# Is f(x)=-5x^5-2x^4-2x^3+14x-17 concave or convex at x=0?

Jan 17, 2016

Neither. It is a point of inflection.

#### Explanation:

Convexity and concavity are determined by the sign of the second derivative.

• If $f ' ' \left(0\right) > 0$, then $f \left(x\right)$ is convex when $x = 0$.
• If $f ' ' \left(0\right) < 0$, then $f \left(x\right)$ is concave when $x = 0$.

Find the function's second derivative.

$f \left(x\right) = - 5 {x}^{5} - 2 {x}^{4} - 2 {x}^{3} + 14 x - 17$
$f ' \left(x\right) = - 25 {x}^{4} - 8 {x}^{3} - 6 {x}^{2} + 14$
$f ' ' \left(x\right) = - 100 {x}^{3} - 24 {x}^{2} - 12 x$

Find the sign of the second derivative at $x = 0$.

$f ' ' \left(0\right) = 0$

Notice that the sign of the second derivative is neither positive nor negative. This means that the function is neither convex nor concave. This means that is may be a point of inflection.

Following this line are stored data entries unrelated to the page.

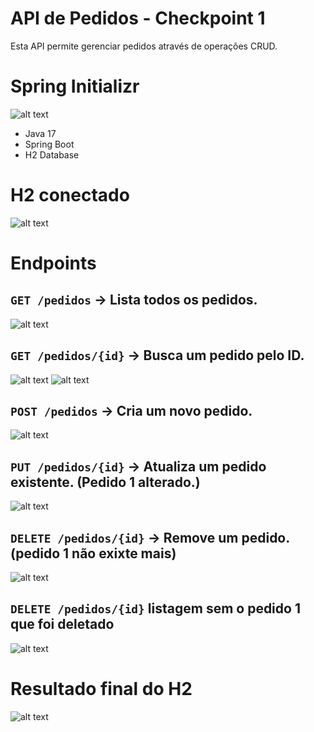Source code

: # API de Pedidos - Checkpoint 1

Esta API permite gerenciar pedidos através de operações CRUD.

# Spring Initializr
![alt text](image.png)
- Java 17
- Spring Boot 
- H2 Database

# H2 conectado 
![alt text](image-1.png)


# Endpoints
## `GET /pedidos` → Lista todos os pedidos.
![alt text](image-3.png)

## `GET /pedidos/{id}` → Busca um pedido pelo ID.
![alt text](image-4.png)
![alt text](image-5.png)

## `POST /pedidos` → Cria um novo pedido.
![alt text](image-2.png)

## `PUT /pedidos/{id}` → Atualiza um pedido existente. (Pedido 1 alterado.)
![alt text](image-6.png)

## `DELETE /pedidos/{id}` → Remove um pedido. (pedido 1 não exixte mais)
![alt text](image-7.png)
## `DELETE /pedidos/{id}` listagem sem o pedido 1 que foi deletado
![alt text](image-8.png)


# Resultado final do H2
![alt text](image-9.png)
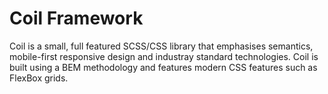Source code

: # Coil Framework
Coil is a small, full featured SCSS/CSS library that emphasises semantics, mobile-first responsive design and industray standard technologies. Coil is built using a BEM methodology and features modern CSS features such as FlexBox grids.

We can check a graph of the function:

graph{-5x^5-2x^4-2x^3+14x-17 [-2.5, 2.5, -120, 100]}

Graphically, $x = 0$ does appear to be a point of inflection (the concavity shifts). This is testable by seeing if the sign of the second derivative goes from positive to negative or vice versa around the point $x = 0$.